The Bucks have Giannis Antetokounmpo and Damian Lillard.
The Suns have Devin Booker and Kevin Durant.
The Celtics have Jayson Tatum and Jaylen Brown.
And the Nuggets — who also happen to be the defending champs — have Nikola Jokić, who won back-to-back MVPs in 2021 and 2022.
The Pacers have Tyrese Haliburton and Myles Turner? Yeah, that’s not going to cut it.
Here’s the reality: If you want to raise the Larry O’Brien Championship Trophy, then you need a megastar — or two — on your team. You need someone who’s must-watch sports television. And, while Haliburton and Turner are two very good players, they are not players the average NBA fan is dying to see.
Those four teams I mentioned at the top of this column? All of them have someone on their roster who has a signature shoe with Nike or Jordan (owned by Nike). All of them have a megastar.
The last time the Pacers made the Eastern Conference Finals — back in 2013 and 2014 — they had a young kid from Fresno State who would later sign with the Swoosh. He wore the number 24.
“We are seeing a superstar in the making here with Paul George,” one TNT analyst said during the 2013 playoffs.
This was announced after George beat James — then of the Miami Heat — off the dribble and drove down the lane to give former NBA player Chris “Birdman” Andersen and every one of his tattoos a facial. Look up the slam on YouTube.
That was prime James, too.
Are any current Pacers players capable of driving past King James and finishing at the rim with a monster throwdown?
I don’t think so.
And that TNT analyst who called George a “superstar” back during those 2013 Eastern Conference Finals?
It was Reggie Miller, the man responsible for taking Indiana to its lone NBA Finals in 2000. Unfortunately, the Pacers lost to the Lakers in six games. Los Angeles was led by Hall-of-Famers Shaquille O’Neal and Kobe Bryant. O’Neal was named Finals MVP, averaging an absurd 38 points and 17 rebounds.
One superstar is fun, two is better, but none is no good.
So how do the Pacers fix this problem? I don’t know.
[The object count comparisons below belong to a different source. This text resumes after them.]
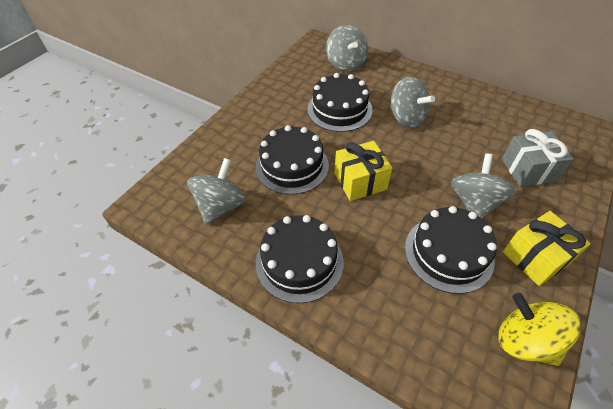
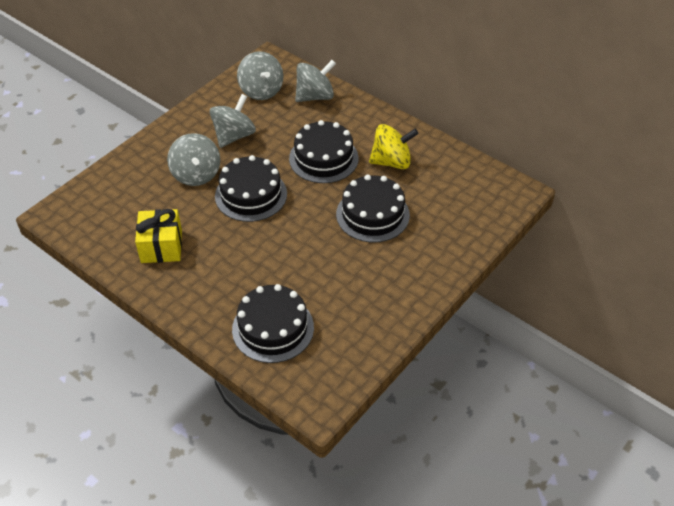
grey gift: [502,129,574,187] = 1 -> none = 0
yellow gift: [335,141,392,201] [503,211,591,286] = 2 -> [135,209,182,263] = 1

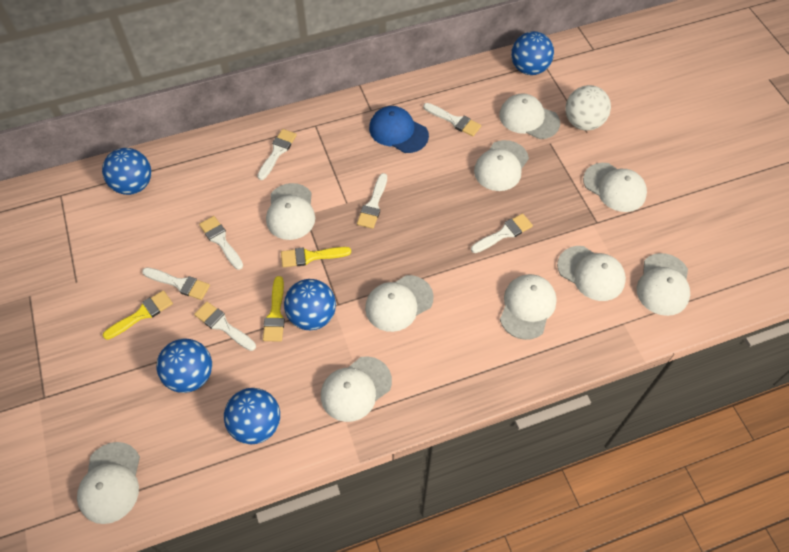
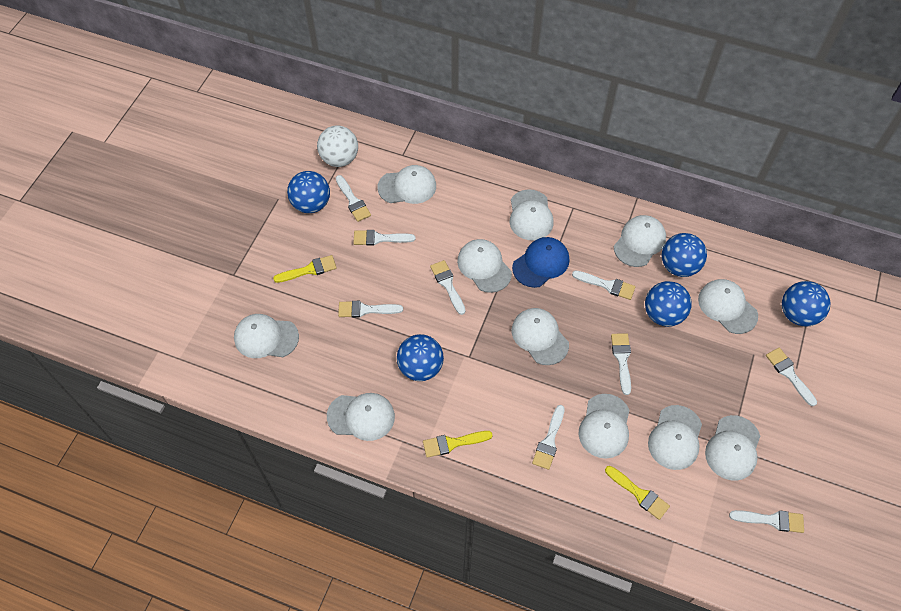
white brush: [142,267,210,300] [194,302,256,351] [199,216,243,270] [257,129,297,180] [357,173,387,229] [423,103,481,137] [471,214,533,253] = 7 -> [336,175,371,222] [338,301,403,318] [354,230,416,246] [430,260,466,315] [532,405,565,470] [572,270,635,300] [611,333,631,395] [729,510,804,533] [766,348,817,406] = 9
white cap: [77,442,140,524] [266,183,315,240] [321,356,392,422] [365,275,434,332] [474,140,529,191] [499,93,560,139] [500,274,557,340] [557,246,626,301] [583,163,647,212] [637,253,690,316] = 10 -> [234,314,299,358] [327,393,395,441] [377,165,436,204] [457,239,512,293] [510,189,553,240] [512,308,569,365] [579,394,629,459] [614,215,666,267] [648,405,702,470] [698,279,758,334] [705,415,760,481] = 11

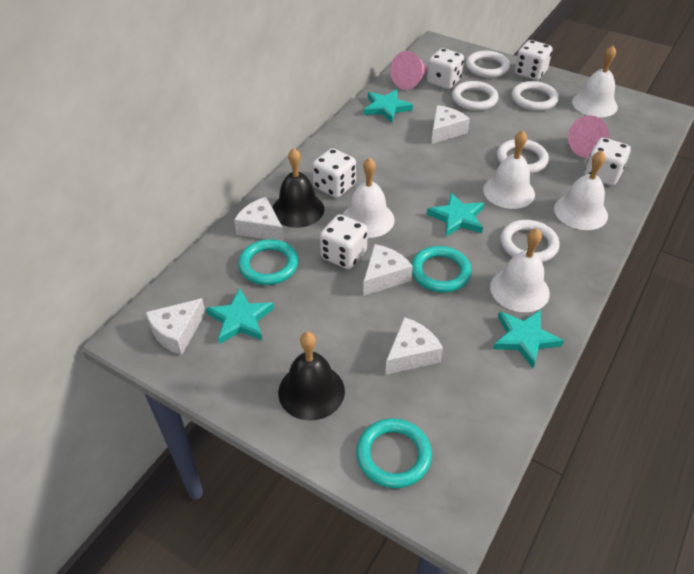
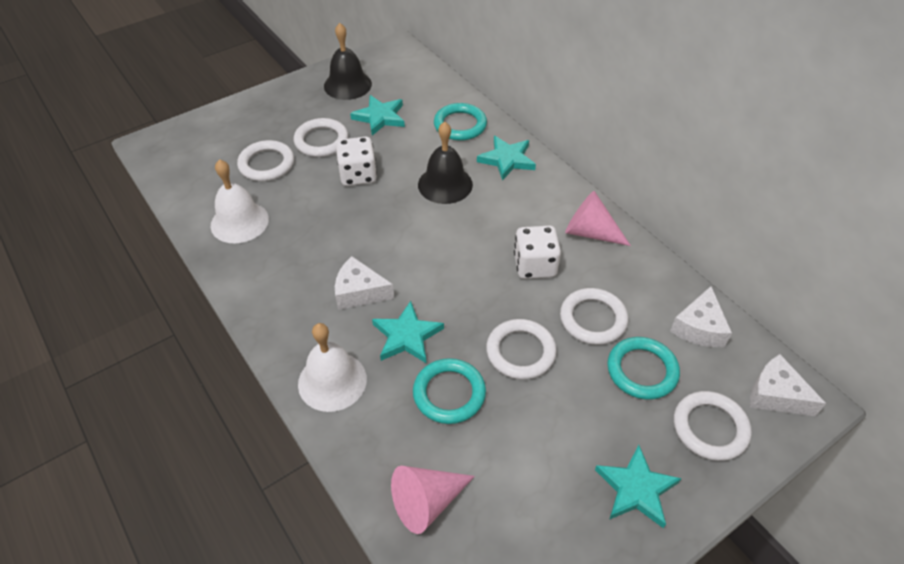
white bell: [342,158,395,238] [483,130,535,209] [490,228,550,312] [554,150,608,230] [572,45,618,117] = 5 -> [211,159,269,243] [298,323,367,412] = 2
white cheese: [146,298,206,355] [234,197,284,242] [363,244,413,296] [385,317,443,375] [431,105,470,144] = 5 -> [335,256,394,310] [670,286,732,347] [750,354,826,416] = 3
white dice: [312,148,356,198] [320,214,368,269] [427,48,464,89] [514,40,553,80] [584,137,631,186] = 5 -> [336,137,377,186] [514,225,561,279] = 2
George and Miller were both first-round draft picks by Indiana. Miller wasn’t even the player Pacers fans wanted back in 1987. They wanted Indiana’s Steve Alford, who averaged less than five points per game during a pro career that spanned just four seasons.
The draft is one way the Pacers can acquire star power. This year’s No. 1 pick – Victor Wembanyama – certainly looks like megastar material. But the key words in that last sentence are “No. 1 pick,” and Indiana is one of six NBA teams that has never had the pleasure of picking first.
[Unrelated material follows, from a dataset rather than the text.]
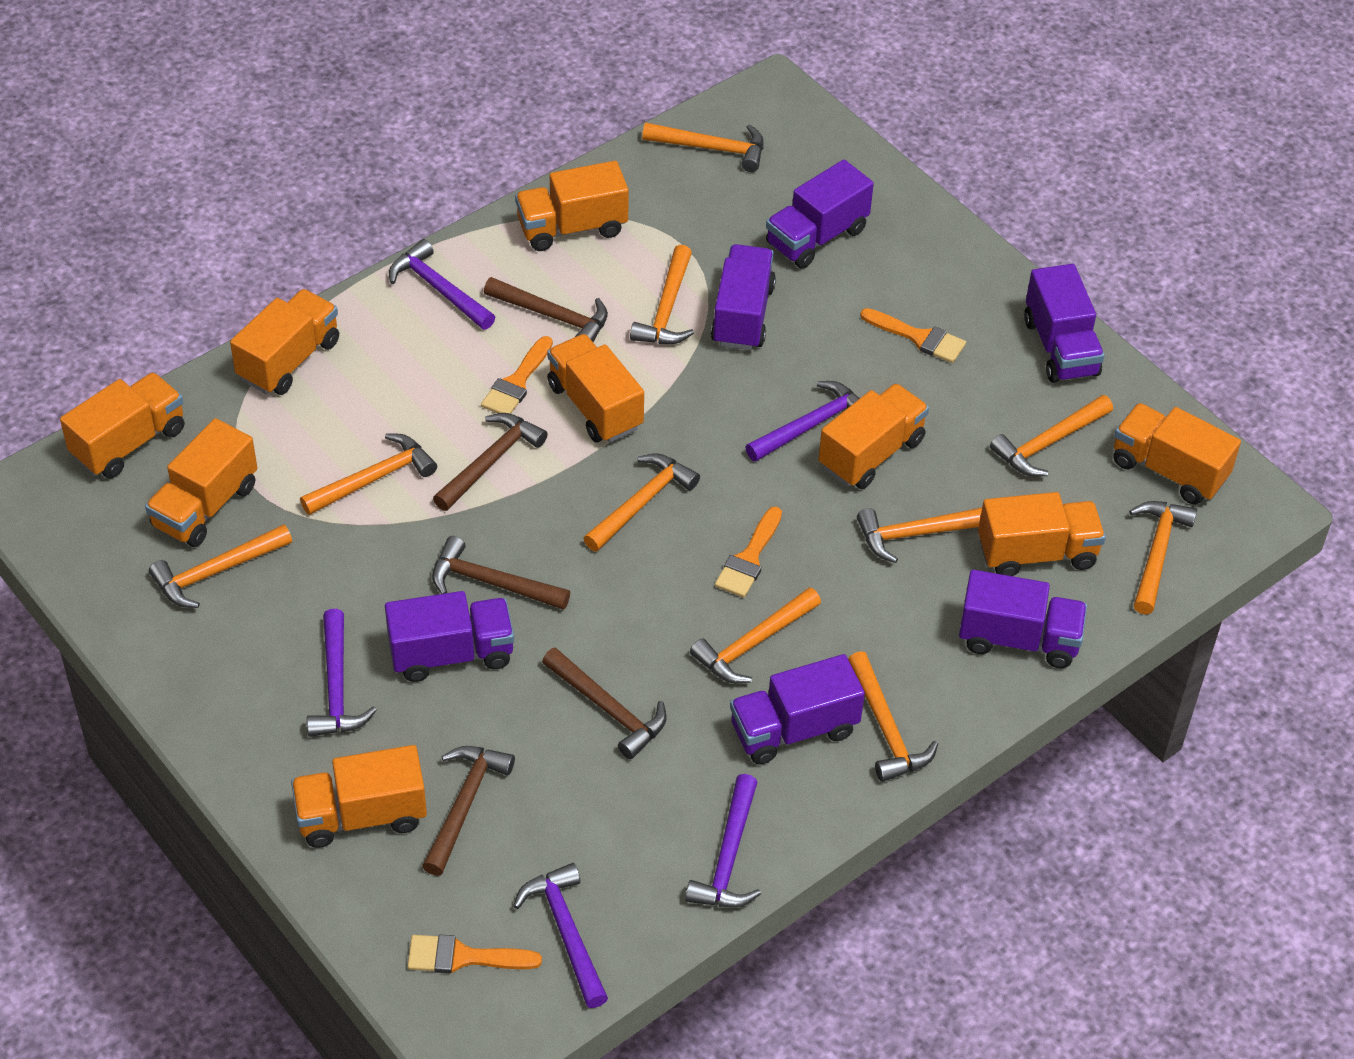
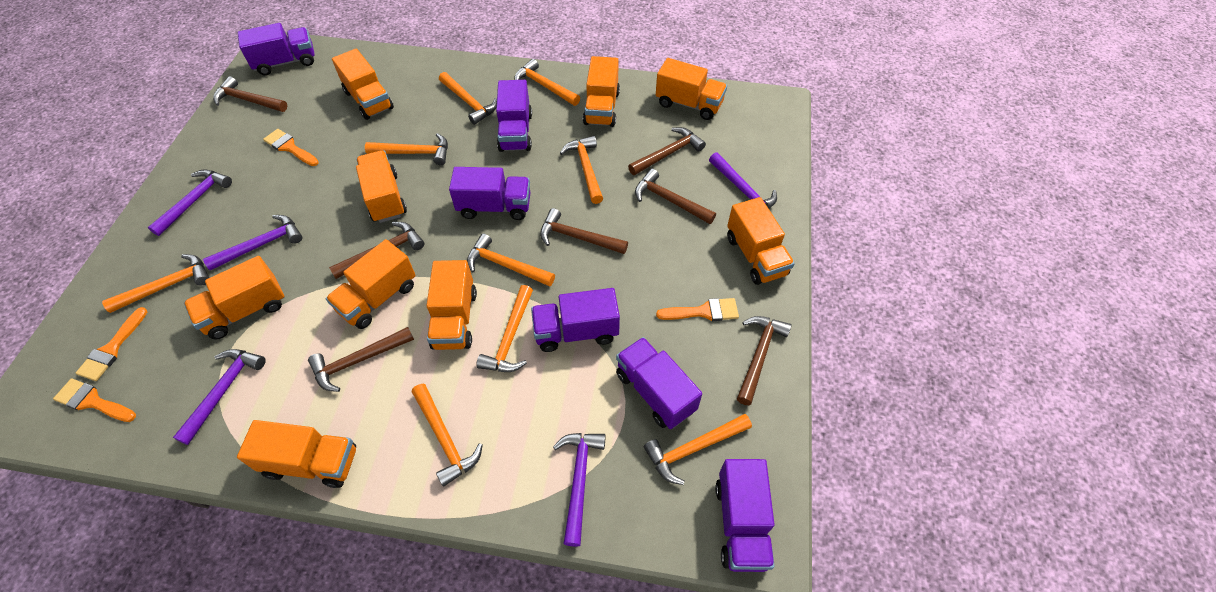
brown hammer: [422,746,515,876] [432,536,570,610] [433,413,548,511] [484,277,608,342] [542,647,667,759] = 5 -> [213,76,287,112] [308,327,414,392] [329,222,425,279] [540,208,628,254] [628,127,706,175] [635,169,716,224] [737,316,792,405] = 7
orange hammer: [149,524,292,608] [300,434,437,515] [583,453,700,552] [630,245,694,344] [642,123,764,172] [690,587,821,683] [848,651,938,782] [857,507,982,563] [990,395,1113,476] [1129,501,1197,614] = 10 -> [102,254,209,313] [365,133,448,165] [412,384,483,487] [439,72,497,125] [467,234,555,287] [476,285,533,372] [514,59,580,106] [560,136,603,204] [644,414,752,485] = 9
Even the first pick isn’t a guarantee. Remember Greg Oden and Anthony Bennett?
Another problem: In today’s NBA, the superstars are choosing where they want to play. Don’t like where you are? Force yourself out. Demand a trade.
I’m willing to bet that the league’s top talent isn’t looking at Indianapolis with hungry eyes. The entire city is about to be freezing, with residents scraping ice off their windshields and huddling by fireplaces as temperatures plummet.
That image isn’t attractive to a superstar looking to swap teams.
And superstars are exactly what the Pacers lack.